Straight-forward enough, fire it up while ebizzy is running and after a few samples we get

        compass:~ # stap -d /lib64/libc-2.18.so -d /lib64/libpthread-2.18.so -d /lib64/ld-2.18.so -d ./ebizzy -DSTP_NO_OVERLOAD -DMAXSKIPPED=1000000 -g ./top-page-faults.stp
        eip samples
        6927:ebizzy:0x7f0772253006    118733
         0x7f0772253006 : __memcpy_sse2_unaligned+0xe6/0x220 [/lib64/libc-2.18.so]
         0x4017ba : search_mem+0xf5/0x1fe [/root/ebizzy]
         0x4018ff : thread_run+0x3c/0x96 [/root/ebizzy]
         0x7f077257a0db : start_thread+0xcb/0x300 [/lib64/libpthread-2.18.so]
         0x7f07722aa90d : clone+0x6d/0x90 [/lib64/libc-2.18.so]

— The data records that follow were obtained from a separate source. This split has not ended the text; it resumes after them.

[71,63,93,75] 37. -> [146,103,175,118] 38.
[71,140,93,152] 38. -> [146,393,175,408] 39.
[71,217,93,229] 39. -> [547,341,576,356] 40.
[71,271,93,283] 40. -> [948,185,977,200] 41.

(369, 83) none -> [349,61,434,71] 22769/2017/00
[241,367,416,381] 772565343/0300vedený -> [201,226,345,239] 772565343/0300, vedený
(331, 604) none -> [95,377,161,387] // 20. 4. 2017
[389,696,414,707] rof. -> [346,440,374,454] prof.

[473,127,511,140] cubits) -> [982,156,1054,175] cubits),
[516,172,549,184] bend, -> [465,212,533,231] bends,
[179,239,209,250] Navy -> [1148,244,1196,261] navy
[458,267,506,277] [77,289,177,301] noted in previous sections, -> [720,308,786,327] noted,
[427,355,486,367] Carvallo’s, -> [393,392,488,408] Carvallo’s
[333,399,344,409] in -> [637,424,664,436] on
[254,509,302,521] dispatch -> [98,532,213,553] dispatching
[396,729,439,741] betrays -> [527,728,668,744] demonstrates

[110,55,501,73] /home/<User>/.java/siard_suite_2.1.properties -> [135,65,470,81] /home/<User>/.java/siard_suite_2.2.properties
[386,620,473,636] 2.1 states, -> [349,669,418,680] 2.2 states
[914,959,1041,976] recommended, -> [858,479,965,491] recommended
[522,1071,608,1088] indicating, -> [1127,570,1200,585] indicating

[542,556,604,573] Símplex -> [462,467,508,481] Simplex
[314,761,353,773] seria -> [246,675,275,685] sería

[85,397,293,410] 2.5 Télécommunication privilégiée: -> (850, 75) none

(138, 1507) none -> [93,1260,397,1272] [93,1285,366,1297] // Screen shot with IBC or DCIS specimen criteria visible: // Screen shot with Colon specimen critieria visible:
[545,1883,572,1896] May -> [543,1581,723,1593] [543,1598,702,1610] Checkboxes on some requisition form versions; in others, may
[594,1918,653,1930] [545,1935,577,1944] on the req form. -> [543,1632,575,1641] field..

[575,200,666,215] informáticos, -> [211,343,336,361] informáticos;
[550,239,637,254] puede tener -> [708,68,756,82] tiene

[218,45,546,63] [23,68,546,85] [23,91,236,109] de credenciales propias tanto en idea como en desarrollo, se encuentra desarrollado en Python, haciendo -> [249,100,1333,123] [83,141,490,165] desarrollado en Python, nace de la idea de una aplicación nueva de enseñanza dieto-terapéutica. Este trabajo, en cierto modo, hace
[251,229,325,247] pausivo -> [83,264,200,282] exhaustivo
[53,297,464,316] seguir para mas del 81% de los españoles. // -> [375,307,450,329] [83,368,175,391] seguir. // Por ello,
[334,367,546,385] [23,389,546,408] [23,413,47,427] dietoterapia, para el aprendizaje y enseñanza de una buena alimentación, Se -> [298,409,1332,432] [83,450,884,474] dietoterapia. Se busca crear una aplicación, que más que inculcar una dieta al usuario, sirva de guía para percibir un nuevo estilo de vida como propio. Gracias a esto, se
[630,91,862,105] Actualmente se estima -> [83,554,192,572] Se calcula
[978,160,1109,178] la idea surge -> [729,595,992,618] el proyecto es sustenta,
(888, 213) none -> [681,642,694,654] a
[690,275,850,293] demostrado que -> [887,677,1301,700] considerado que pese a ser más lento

        6927:ebizzy:0x7f077223e669      1245
         0x7f077223e669 : _int_malloc+0xaf9/0x1360 [/lib64/libc-2.18.so]
         0x7f077223fff9 : __libc_malloc+0x69/0x170 [/lib64/libc-2.18.so]
         0x401320 : alloc_mem+0x64/0xb8 [/root/ebizzy]
         0x40175a : search_mem+0x95/0x1fe [/root/ebizzy]
         0x4018ff : thread_run+0x3c/0x96 [/root/ebizzy]
         0x7f077257a0db : start_thread+0xcb/0x300 [/lib64/libpthread-2.18.so]
         0x7f07722aa90d : clone+0x6d/0x90 [/lib64/libc-2.18.so]

        7046:nis:0x7f4dc43844b7          104
         0x7f4dc43844b7 : _int_malloc+0x947/0x1360 [/lib64/libc-2.18.so]
         0x7f4dc4385ff9 : __libc_malloc+0x69/0x170 [/lib64/libc-2.18.so]
         0x475008 : 0x475008 [/bin/bash+0x75008/0x9c000]

        7047:nis:0x7f4dc43830da           33
        7049:systemctl:0x7f28d6af813f     33

        # Translate the top addresses in ebizzy of interest
        compass:~ # addr2line -e ebizzy 0x4017ba
        ebizzy-0.3/ebizzy.c:413
        compass:~ # addr2line -e ebizzy 0x401320
        ebizzy-0.3/ebizzy.c:254
        compass:~ # addr2line -e ebizzy 0x40175a
        ebizzy-0.3/ebizzy.c:402

        compass:~ # sed -n '410,415p' /root/git-private/mmtests-test/work/testdisk/sources/ebizzy-0.3/ebizzy.c
                        else
                                memcpy(copy, src, copy_size);

                        key = rand_num(copy_size / record_size, state);

                        if (verbose > 2)
        compass:~ # sed -n '395,405p' /root/git-private/mmtests-test/work/testdisk/sources/ebizzy-0.3/ebizzy.c
                /
                  If we're doing random sizes, we need a non-zero
                  multiple of record size.
                 /
                if (random_size)
                        copy_size = (rand_num(chunk_size / record_size, state)
                                     + 1)  record_size;
                copy = alloc_mem(copy_size);

                if ( touch_pages ) {
                        touch_mem((char ) copy, copy_size);

The causes of faults are memory copies to a newly allocation short-lived buffer that gets freed immediately and all this takes place in search_mem(). It’s obvious when you have the tools to point you in the right direction. Working around the problem after that is up to you really. strace would reveal that the workload is dominated by calls to madvise as this very crude example illustrates

        compass:~ # strace -f -e mmap,madvise ./ebizzy -S 2 -t 48 2>&1 | grep ( | cut -d( -f1 | awk '{print $NF}' | sort | uniq -c
          17733 madvise
            161 mmap

Given infinite free time the options would be to alter ebizzy to be less allocator intensive to avoid this paths in the kernel altogether or modify madvise(MADV_DONTNEED) to not suck but how to do so is beyond the scope of the block.

The key is that workload analysis is not impossible if you just spend time to look for the available tools and then ask questions the tools can answer then for you.